The operative principle here is economy of cognitive effort. If we did try to integrate these existents into a single concept, much of the knowledge stored in it---eg, number of legs, preferred diet, arrangement of internal organs---would be bifurcated: one case for the Martians and another for the Earthlings. Such a complication would surely "overload the crow," and thus violate the principle of unit-economy. There are essential differences between the two groups, differences that require special study and specialized knowledge, and having two concepts facilitates this study and simplifies the knowledge.

4. One must not subdivide concepts arbitrarily.

Rand illustrates this rule with two examples: it would be wrong to invent special concepts for 24 year-old blondes or black swans. The problem with unnecessary subdivisions is that they "lead to senseless duplication of cognitive effort:" everything of significance discovered about the units of the subdivision would apply to the wider group as well, a waste of cognitive effort. Also, every time we used the needless concept, we would also have to use the wider concept, another inefficiency. A piece of knowledge should be filed under as few concepts possible, rather than separately filed under many concepts.

Rand seems to allow more freedom when subdividing adjectives than when subdividing nouns.

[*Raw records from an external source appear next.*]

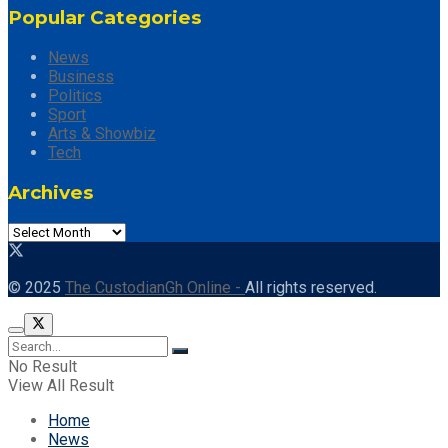
Popular Categories
News
Business
Politics
Sport
Arts & Showbiz
Tech
Archives
© 2025
The CustodianGh Online -
All rights reserved.
No Result
View All Result
Home
News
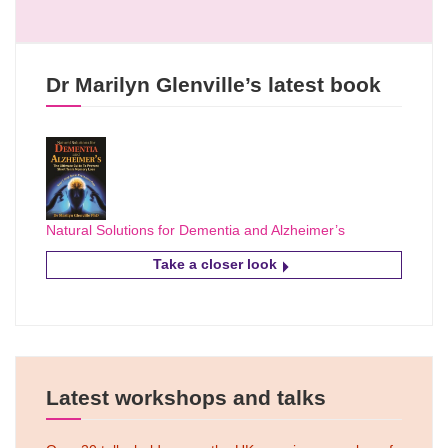
Dr Marilyn Glenville’s latest book
Natural Solutions for Dementia and Alzheimer’s
Take a closer look
Latest workshops and talks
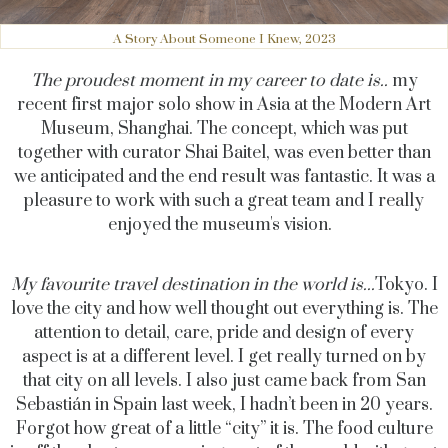
A Story About Someone I Knew, 2023
The proudest moment in my career to date is..
my
recent first major solo show in Asia at the Modern Art
Museum, Shanghai. The concept, which was put
together with curator Shai Baitel, was even better than
we anticipated and the end result was fantastic. It was a
pleasure to work with such a great team and I really
enjoyed the museum's vision.
My favourite travel destination in the world is...
Tokyo. I
love the city and how well thought out everything is. The
attention to detail, care, pride and design of every
aspect is at a different level. I get really turned on by
that city on all levels. I also just came back from San
Sebastián in Spain last week, I hadn’t been in 20 years.
Forgot how great of a little “city” it is. The food culture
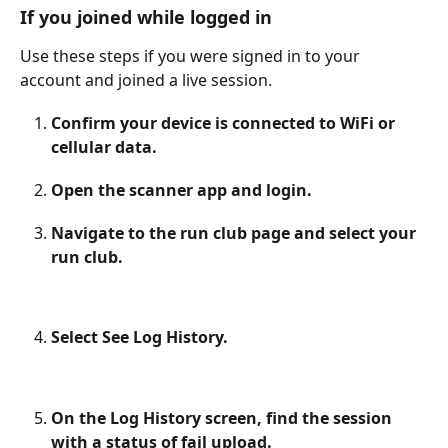
If you joined while logged in
Use these steps if you were signed in to your 
account and joined a live session. 
Confirm your device is connected to WiFi or 
cellular data.
Open the scanner app and login.
Navigate to the run club page and select your 
run club.
Select See Log History.
On the Log History screen, find the session 
with a status of fail upload.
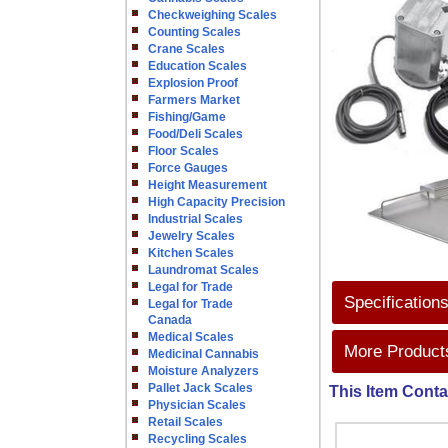
Checkweighing Scales
Counting Scales
Crane Scales
Education Scales
Explosion Proof
Farmers Market
Fishing/Game
Food/Deli Scales
Floor Scales
Force Gauges
Height Measurement
High Capacity Precision
Industrial Scales
Jewelry Scales
Kitchen Scales
Laundromat Scales
Legal for Trade
Specification
Legal for Trade
Canada
Medical Scales
More Products
Medicinal Cannabis
Moisture Analyzers
Pallet Jack Scales
This Item Conta
Physician Scales
Retail Scales
Recycling Scales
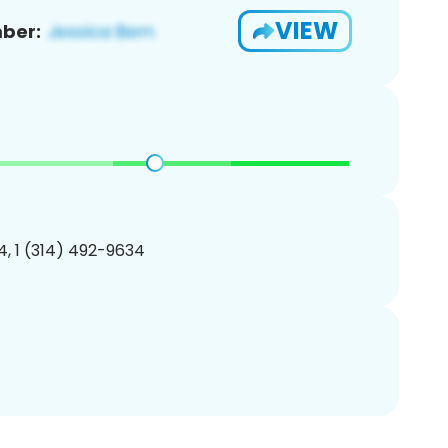
VIEW
ber:
, 1 (314) 492-9634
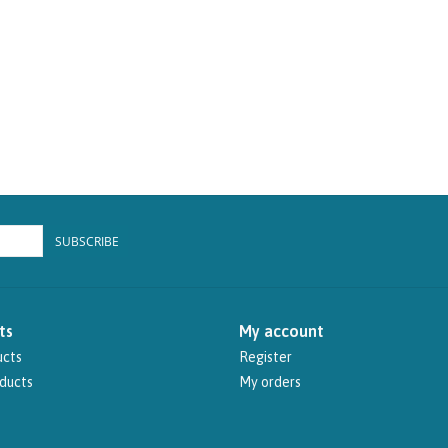
SUBSCRIBE
ts
My account
ucts
Register
ducts
My orders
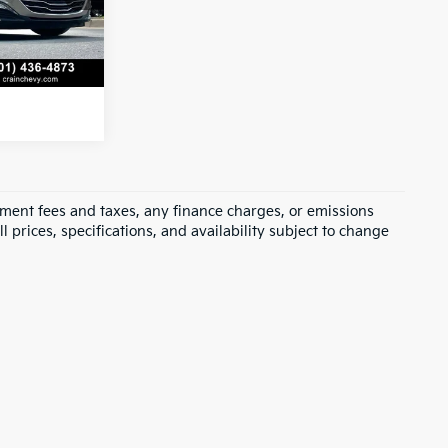
Ext.
Int.
s
rnment fees and taxes, any finance charges, or emissions
l prices, specifications, and availability subject to change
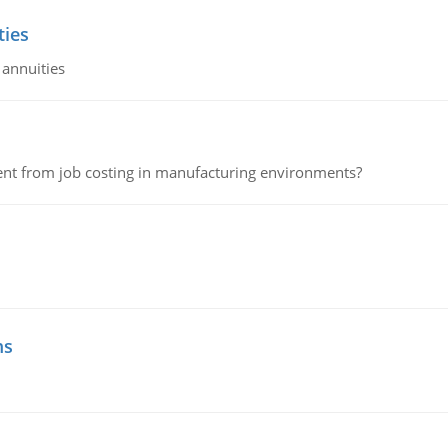
ties
 annuities
erent from job costing in manufacturing environments?
ms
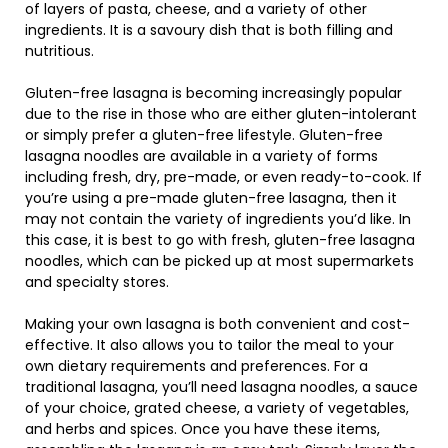
of layers of pasta, cheese, and a variety of other
ingredients. It is a savoury dish that is both filling and
nutritious.
Gluten-free lasagna is becoming increasingly popular
due to the rise in those who are either gluten-intolerant
or simply prefer a gluten-free lifestyle. Gluten-free
lasagna noodles are available in a variety of forms
including fresh, dry, pre-made, or even ready-to-cook. If
you’re using a pre-made gluten-free lasagna, then it
may not contain the variety of ingredients you’d like. In
this case, it is best to go with fresh, gluten-free lasagna
noodles, which can be picked up at most supermarkets
and specialty stores.
Making your own lasagna is both convenient and cost-
effective. It also allows you to tailor the meal to your
own dietary requirements and preferences. For a
traditional lasagna, you’ll need lasagna noodles, a sauce
of your choice, grated cheese, a variety of vegetables,
and herbs and spices. Once you have these items,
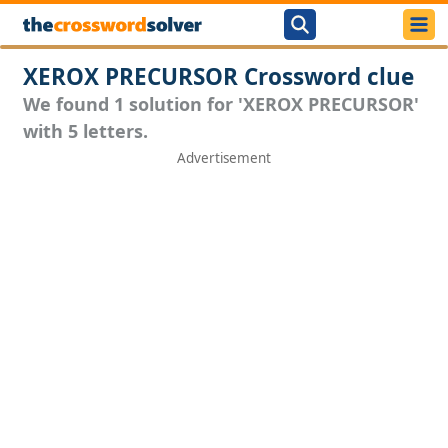
XEROX PRECURSOR Crossword clue
We found 1 solution for 'XEROX PRECURSOR'
with 5 letters.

It's not exactly clear why. One reason Rand gives is that the existence of a wide range of overlapping but subtly different concepts facilitates unit-economy by allowing an enormous compactness of expression. One might speculate another reason is that nouns, more that adjectives, are the study of continual study and learning over a life time, and therefore the mental "cost" of forming overlapping nouns is higher than that of overlapping adjectives.

In Chapter 5, Rand observes that one's cognitive context can influence one's definitions, and I'm sure a similar point holds here. Specialists in the sciences and people with other specialized needs have to make distinctions finer than the layman needs. However, rule 4 reminds us that there is a danger when we do this. When we make fine distinctions, we must be careful to think at the right level of abstraction, to think in terms of the most abstract subdivision that still permits specialized study. An unfortunate example of failing to avoid this danger comes from my technical education. My Professors often get caught up in the specialized subdivisions with which their courses deal. The bad results are manifold; for example, the big picture, the overall purpose, is missing, and thus the material begins to float; more relevant to this discussion, fruitful connections to other fields and material we might already know from other courses are not made.

It is interesting to think about the relationships between the four rules above, the principle of unit-economy, and rule of fundamentality. Rand herself says "It is the principle of unit-economy that necessitates definition of concepts in terms of essential characteristics." The rule of fundamentality, then, is the means to the end of unit-economy. The four rules above are also necessitated by the principle of unit-economy (I've tried to indicate how violating the rules would violate unit-economy). Also, the "must-not rules" (2 and 4 above) are closely related to the rule of fundamentality in as much as violating them would violate fundamentality.

References

[1] ITOE (2ED), pg 65. This notion of making a collection of knowledge available as "a context" is intriguing. I'm not sure exactly what Rand means by it. Peikoff defines context as "the sum of cognitive elements conditioning an item of knowledge" [OPAR, 123]. Thus, to say that recalling a concept makes its content available as a context seems to mean that by recalling the concept integrates its content into the current "context" of our mind, ie, the knowledge currently conditioning what we are thinking about.

I find the phrase "as a context" evocative of the following image. When we recall a concept, its content (our accumulated knowledge of the characteristics of its referents) does not immediately flood our mind---if it did, it would overload the crow. Instead, the content is brought to the fringe of our awareness, with relevant bits of it ready to spring forward when it might be relevant.

[2] "Art & sense of life," RM (pb), pg 36; quoted from "Automatization," ARLex (pb), pg 43.